2. Virus cultured as part of a scientific experiment, before the beginning of the pandemic. That would be the "smoking gun", but nothing yet allows us to distinguish between this and case (1). Sangon Biotech's customer records might answer this, since they know when the sample was sequenced and what other customers' samples were sequenced around the same time. Those aren't too easy to get, though. I've seen speculation that Illumina's cloud services may contain significant information within reach of American subpoena, but no concrete action.

Other comments speculate that an infected lab technician could explain the reads, but that wouldn't explain the hamster and monkey DNA.

I was just hedging my statements really. The rest of what yoy say addresses other important considerations well so I don’t have anything else to add.
See also https://github.com/jbloom/PRJNA692319_public

particularly the end of README.md:

"On Feb-8-2022, I e-mailed the Chinese authors of the paper to ask about the sample deletion and restoration. They e-mailed back almost immediately. They confirmed what they had told Istvan: they had sequenced the samples with Sangon Biotech (Shanghai) after extracting the DNA in December 2019 from their samples. The suspect that contamination of the samples happened at Sangon Biotech. They deleted the three most contaminated samples from the Sequence Read Archive. They do not know why the samples were then 'un-deleted.'"

(end quote)

covid may have leaked from Wuhan, but the origins of research have started in the US in UNC-Chapel Hill where there is Biosafety Level 3 high security virology lab.

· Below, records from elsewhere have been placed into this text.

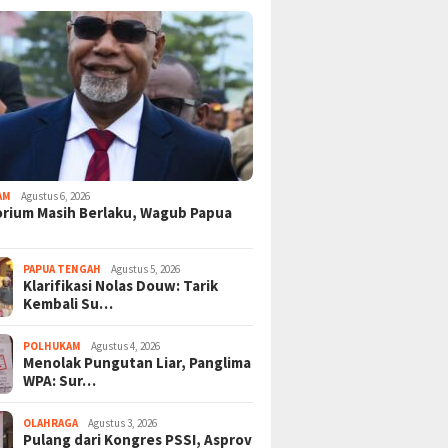
AM
Agustus 6, 2026
rium Masih Berlaku, Wagub Papua
PAPUA TENGAH
Agustus 5, 2026
Klarifikasi Nolas Douw: Tarik
Kembali Su…
POLHUKAM
Agustus 4, 2026
Menolak Pungutan Liar, Panglima
WPA: Sur…
OLAHRAGA
Agustus 3, 2026
Pulang dari Kongres PSSI, Asprov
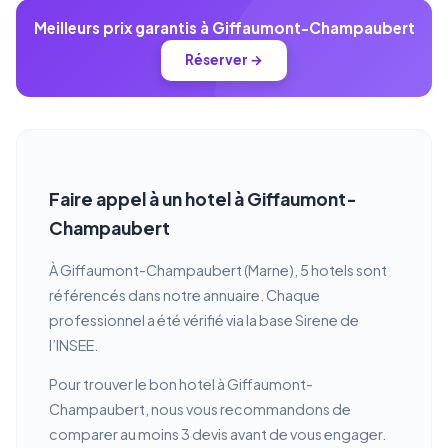
Meilleurs prix garantis à Giffaumont-Champaubert
Réserver →
Faire appel à un hotel à Giffaumont-
Champaubert
À Giffaumont-Champaubert (Marne), 5 hotels sont
référencés dans notre annuaire. Chaque
professionnel a été vérifié via la base Sirene de
l’INSEE.
Pour trouver le bon hotel à Giffaumont-
Champaubert, nous vous recommandons de
comparer au moins 3 devis avant de vous engager.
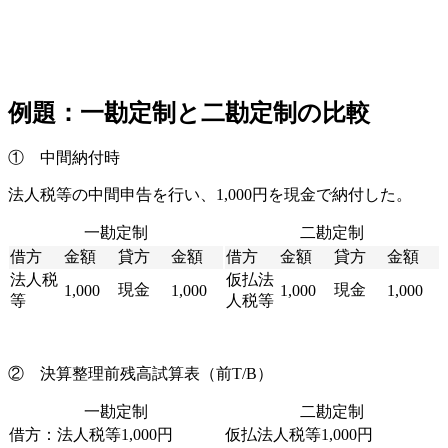
例題：一勘定制と二勘定制の比較
① 中間納付時
法人税等の中間申告を行い、1,000円を現金で納付した。
一勘定制
二勘定制
借方
金額
貸方
金額
借方
金額
貸方
金額
法人税
仮払法
現金
現金
1,000
1,000
1,000
1,000
等
人税等
② 決算整理前残高試算表（前T/B）
一勘定制
二勘定制
借方：法人税等1,000円
仮払法人税等1,000円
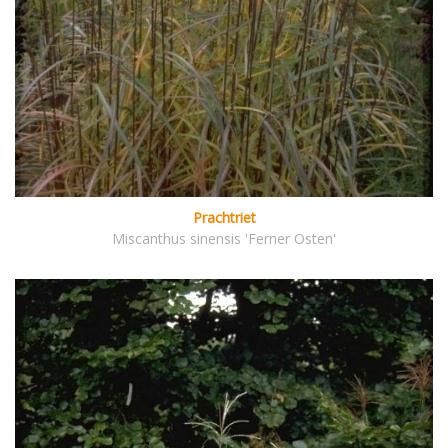
Prachtriet
Miscanthus sinensis 'Ferner Osten'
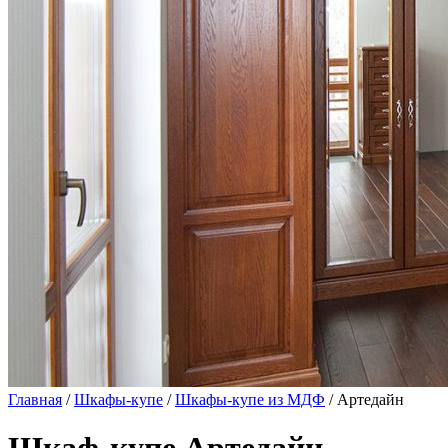
Главная
/
Шкафы-купе
/
Шкафы-купе из МДФ
/ Артедайн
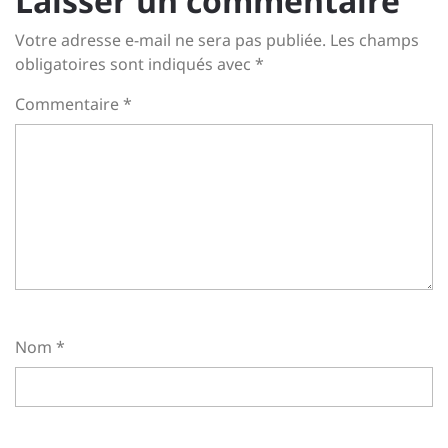
Laisser un commentaire
Votre adresse e-mail ne sera pas publiée.
Les champs
obligatoires sont indiqués avec
*
Commentaire
*
Nom
*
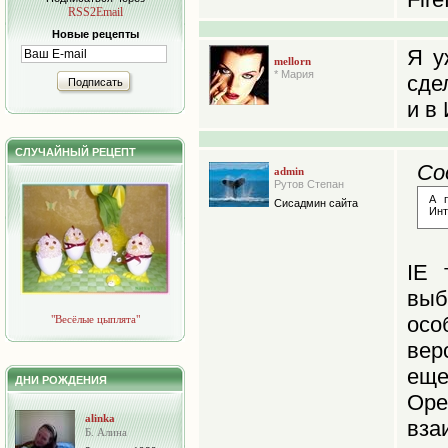
RSS2Email
Новые рецепты
Я у
mellorn
* Мария
сде
Подписать
и в
СЛУЧАЙНЫЙ РЕЦЕПТ
Со
admin
Рутов Степан
А 
Сисадмин сайта
Инт
IE 
выб
осо
"Весёлые цыплята"
вер
еще
ДНИ РОЖДЕНИЯ
Op
alinka
вза
Б. Алина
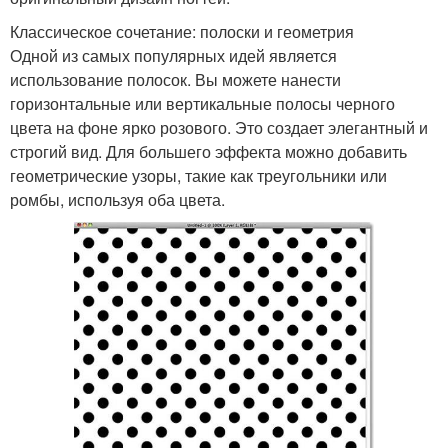
Классическое сочетание: полоски и геометрия
Одной из самых популярных идей является
использование полосок. Вы можете нанести
горизонтальные или вертикальные полосы черного
цвета на фоне ярко розового. Это создает элегантный и
строгий вид. Для большего эффекта можно добавить
геометрические узоры, такие как треугольники или
ромбы, используя оба цвета.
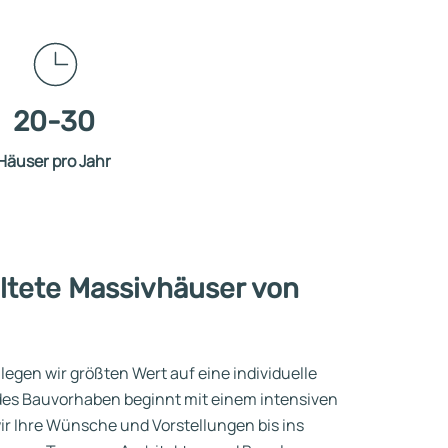
20-30
Häuser pro Jahr
altete Massivhäuser von
egen wir größten Wert auf eine individuelle
es Bauvorhaben beginnt mit einem intensiven
r Ihre Wünsche und Vorstellungen bis ins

https://www.nature.com/articles/d41586-021-02903-x

The gain of function for coronaviruses has been successful in UNC-Chapel Hill as of 2015 when other researchers raised alarms that this research is extremely dangerous and US government pulled funding out of this research. https://www.nature.com/articles/nature.2015.18787

After public funding for corononavirus Gain of Function research disappeared, UNC's visiting researchers, scholars, postdocs went back to Wuhan to continue research at Virology Institute.

And the rest is history.

And the rest is history.

Speculation, you mean.

I just presented my interpretation of events based on a couple Nature articles and some other research/news that surfaced during early days of covid spread

everybody can form their own opinion based on what is in there

Sure, it's a free planet and all.

Just saying -- there's a distinct between forming an opinion based on "what could have" happened -- versus on what we actually know to have happened.

is there a single person on this planet who is alive today and actually knows what has happened?
Well then I guess anything could have happened, right?
I would encourage folks to listen to this podcast episode from April 2020 for some background on how the virus itself can carry detectable earmarks of being natural or lab-grown and what we see in SARS-CoV-2 based on that:

https://gimletmedia.com/shows/science-vs/dvheexn/coronavirus...

Gives you some good additional questions to ask when reports like this come out.